— Task directions —
From the line containing "529 591 13000" to the last line of the records, please reproduce every line exactly and nothing more.

(Collected data)

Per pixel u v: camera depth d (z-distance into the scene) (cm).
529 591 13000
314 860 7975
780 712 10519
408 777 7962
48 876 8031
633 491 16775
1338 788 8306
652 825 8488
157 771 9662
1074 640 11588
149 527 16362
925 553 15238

— Solution for this problem —
529 591 13000
314 860 7975
780 712 10519
408 777 7962
48 876 8031
633 491 16775
1338 788 8306
652 825 8488
157 771 9662
1074 640 11588
149 527 16362
925 553 15238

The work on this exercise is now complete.